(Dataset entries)
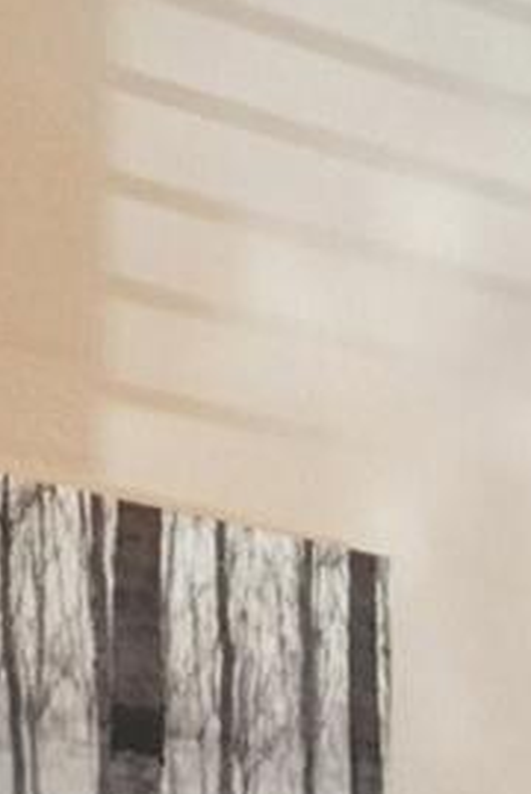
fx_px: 2162
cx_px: 2325
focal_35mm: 98
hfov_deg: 7.4
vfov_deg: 17.4
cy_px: 1373
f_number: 8
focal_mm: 11
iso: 160
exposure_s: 1/30
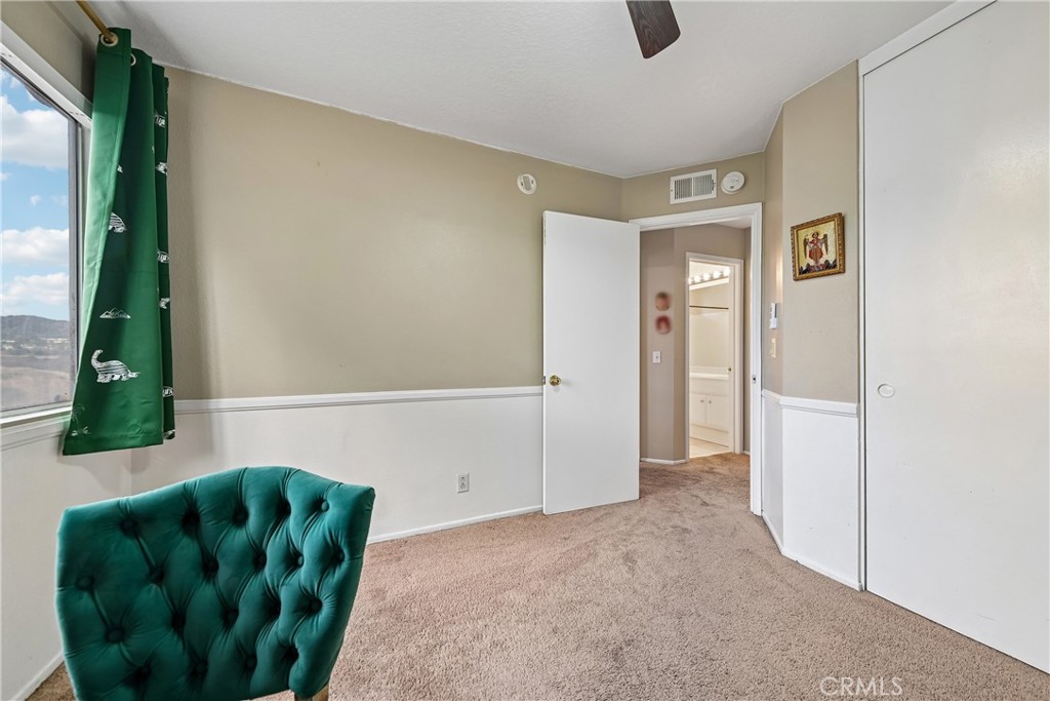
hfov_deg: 112.6
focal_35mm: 12
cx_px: 525
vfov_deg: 90.0
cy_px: 350
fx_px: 350
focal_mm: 12
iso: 250
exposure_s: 1/10
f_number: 8
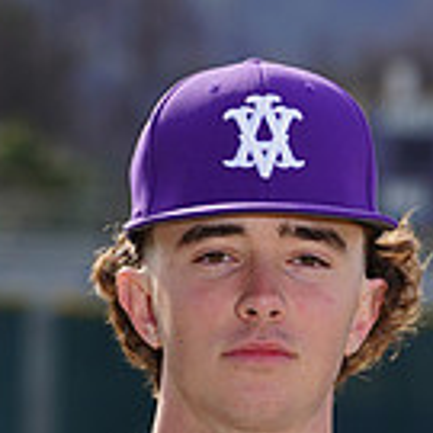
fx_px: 10161
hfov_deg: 2.4
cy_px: 747
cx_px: 265
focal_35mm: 718
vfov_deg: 2.4
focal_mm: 196
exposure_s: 1/250
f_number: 8
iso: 100
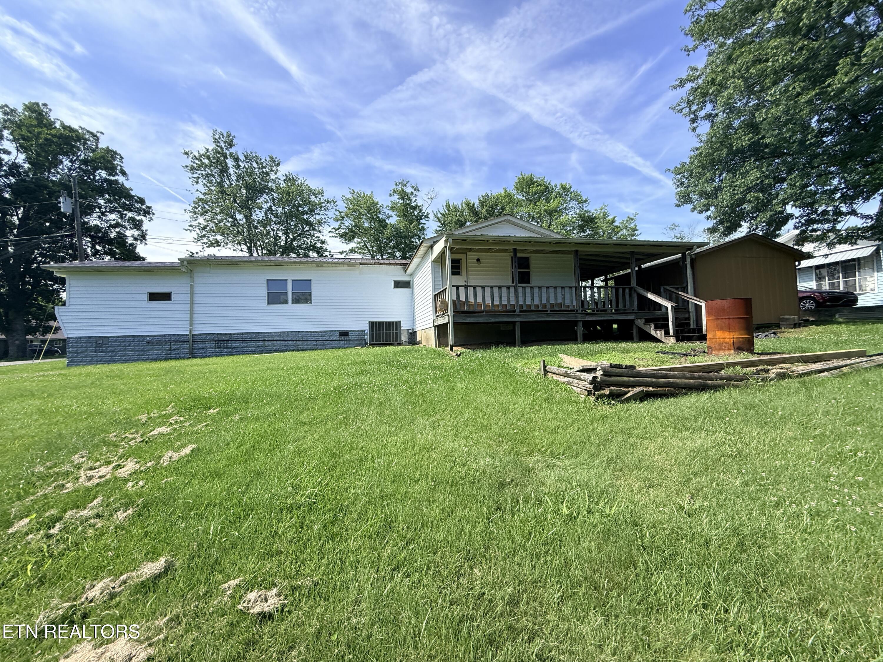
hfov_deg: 102.1
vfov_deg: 85.7
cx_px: 442
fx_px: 357
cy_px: 331
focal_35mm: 14
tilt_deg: +2.8
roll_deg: +1.6
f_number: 2.2
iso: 64
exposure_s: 1/1017
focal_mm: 2.22
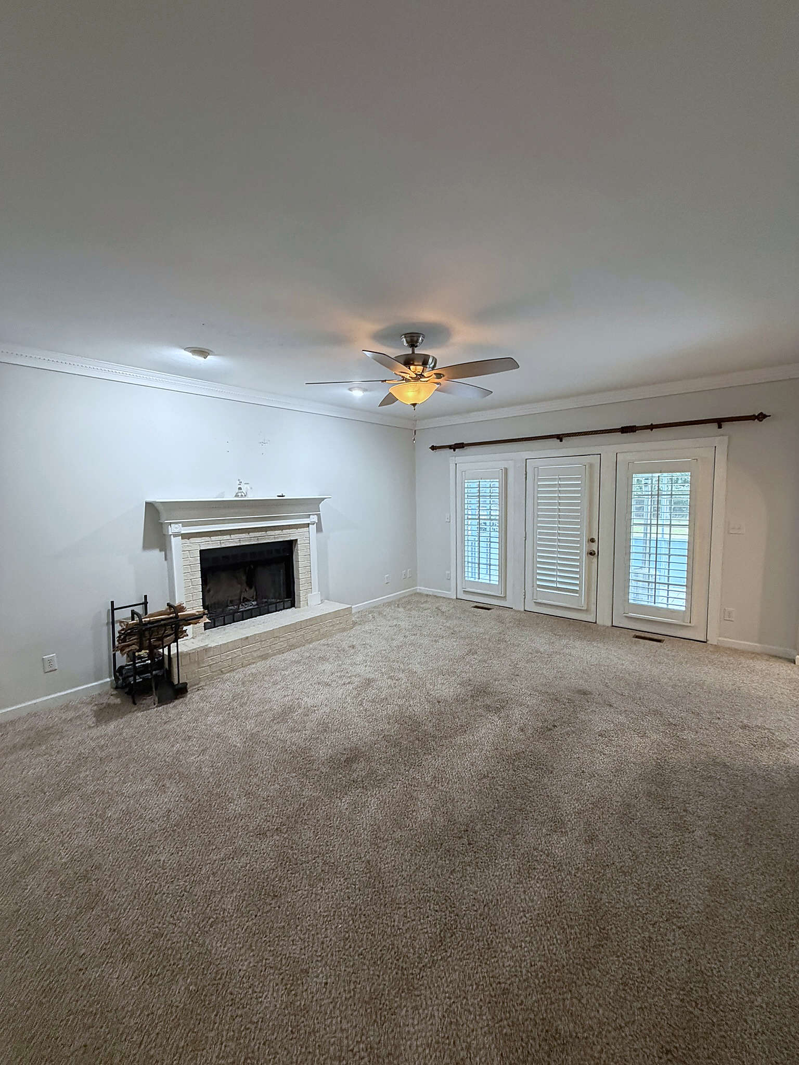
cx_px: 400
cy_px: 532
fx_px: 431
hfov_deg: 85.7
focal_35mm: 14
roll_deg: +0.5
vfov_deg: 102.1
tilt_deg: -5.3
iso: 400
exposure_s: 1/60
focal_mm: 2.22
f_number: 2.2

(Exercise):
With the pictures excluded, retype the records above verbatim.

(Solution to the problem):
fx_px: 2162
cx_px: 2325
focal_35mm: 98
hfov_deg: 7.4
vfov_deg: 17.4
cy_px: 1373
f_number: 8
focal_mm: 11
iso: 160
exposure_s: 1/30
hfov_deg: 112.6
focal_35mm: 12
cx_px: 525
vfov_deg: 90.0
cy_px: 350
fx_px: 350
focal_mm: 12
iso: 250
exposure_s: 1/10
f_number: 8
fx_px: 10161
hfov_deg: 2.4
cy_px: 747
cx_px: 265
focal_35mm: 718
vfov_deg: 2.4
focal_mm: 196
exposure_s: 1/250
f_number: 8
iso: 100
hfov_deg: 102.1
vfov_deg: 85.7
cx_px: 442
fx_px: 357
cy_px: 331
focal_35mm: 14
tilt_deg: +2.8
roll_deg: +1.6
f_number: 2.2
iso: 64
exposure_s: 1/1017
focal_mm: 2.22
cx_px: 400
cy_px: 532
fx_px: 431
hfov_deg: 85.7
focal_35mm: 14
roll_deg: +0.5
vfov_deg: 102.1
tilt_deg: -5.3
iso: 400
exposure_s: 1/60
focal_mm: 2.22
f_number: 2.2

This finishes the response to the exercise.